__What to work on__.
Below are records to give again exactly; omit each image they contain.

__Revision comparison data__.
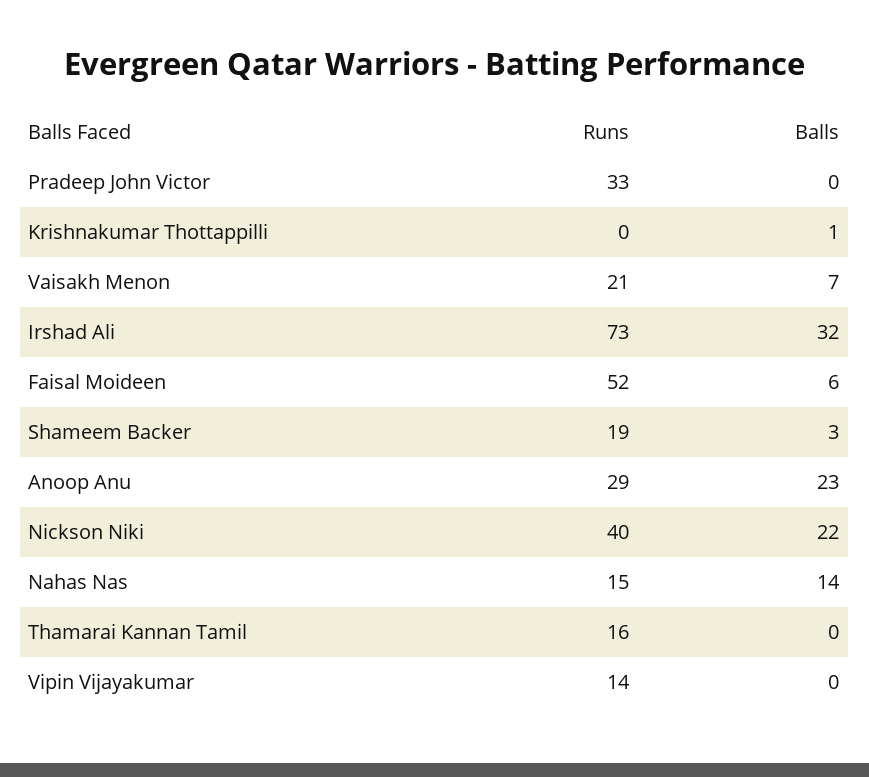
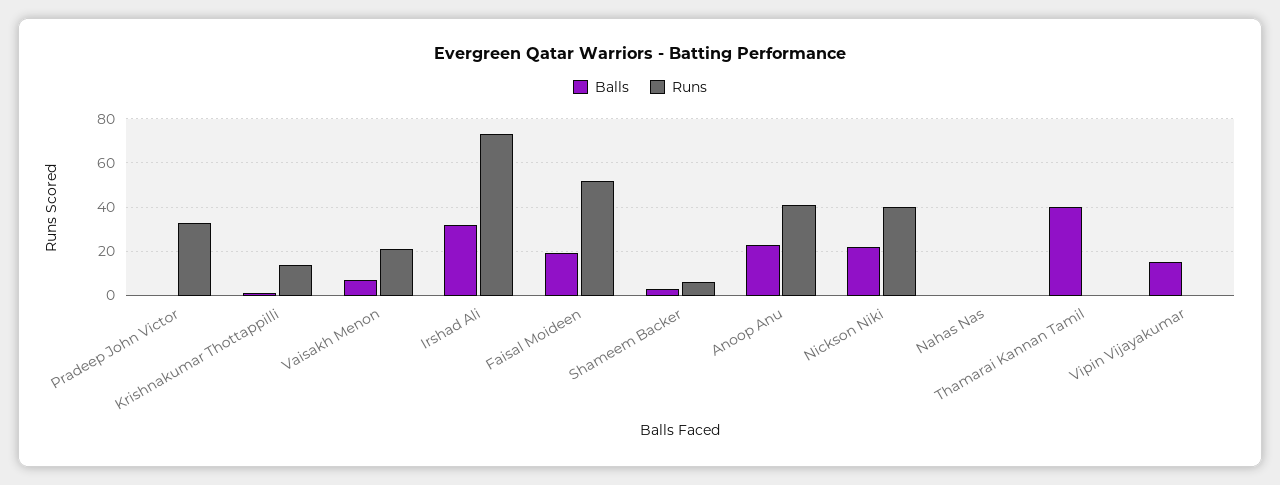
  {
    "Runs": {
      "Pradeep John Victor": 33,
-     "Krishnakumar Thottappilli": 0,
+     "Krishnakumar Thottappilli": 15,
      "Vaisakh Menon": 21,
      "Irshad Ali": 73,
      "Faisal Moideen": 52,
-     "Shameem Backer": 19,
+     "Shameem Backer": 5,
-     "Anoop Anu": 29,
+     "Anoop Anu": 40,
      "Nickson Niki": 40,
-     "Nahas Nas": 15,
+     "Nahas Nas": 0,
-     "Thamarai Kannan Tamil": 16,
+     "Thamarai Kannan Tamil": 0,
-     "Vipin Vijayakumar": 14
+     "Vipin Vijayakumar": 0
    },
    "Balls": {
      "Pradeep John Victor": 0,
      "Krishnakumar Thottappilli": 1,
      "Vaisakh Menon": 7,
      "Irshad Ali": 32,
-     "Faisal Moideen": 6,
+     "Faisal Moideen": 20,
      "Shameem Backer": 3,
      "Anoop Anu": 23,
      "Nickson Niki": 22,
-     "Nahas Nas": 14,
+     "Nahas Nas": 0,
-     "Thamarai Kannan Tamil": 0,
+     "Thamarai Kannan Tamil": 40,
-     "Vipin Vijayakumar": 0
+     "Vipin Vijayakumar": 15
    }
  }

__Solution for this task__.
  {
    "Runs": {
      "Pradeep John Victor": 33,
-     "Krishnakumar Thottappilli": 0,
+     "Krishnakumar Thottappilli": 15,
      "Vaisakh Menon": 21,
      "Irshad Ali": 73,
      "Faisal Moideen": 52,
-     "Shameem Backer": 19,
+     "Shameem Backer": 5,
-     "Anoop Anu": 29,
+     "Anoop Anu": 40,
      "Nickson Niki": 40,
-     "Nahas Nas": 15,
+     "Nahas Nas": 0,
-     "Thamarai Kannan Tamil": 16,
+     "Thamarai Kannan Tamil": 0,
-     "Vipin Vijayakumar": 14
+     "Vipin Vijayakumar": 0
    },
    "Balls": {
      "Pradeep John Victor": 0,
      "Krishnakumar Thottappilli": 1,
      "Vaisakh Menon": 7,
      "Irshad Ali": 32,
-     "Faisal Moideen": 6,
+     "Faisal Moideen": 20,
      "Shameem Backer": 3,
      "Anoop Anu": 23,
      "Nickson Niki": 22,
-     "Nahas Nas": 14,
+     "Nahas Nas": 0,
-     "Thamarai Kannan Tamil": 0,
+     "Thamarai Kannan Tamil": 40,
-     "Vipin Vijayakumar": 0
+     "Vipin Vijayakumar": 15
    }
  }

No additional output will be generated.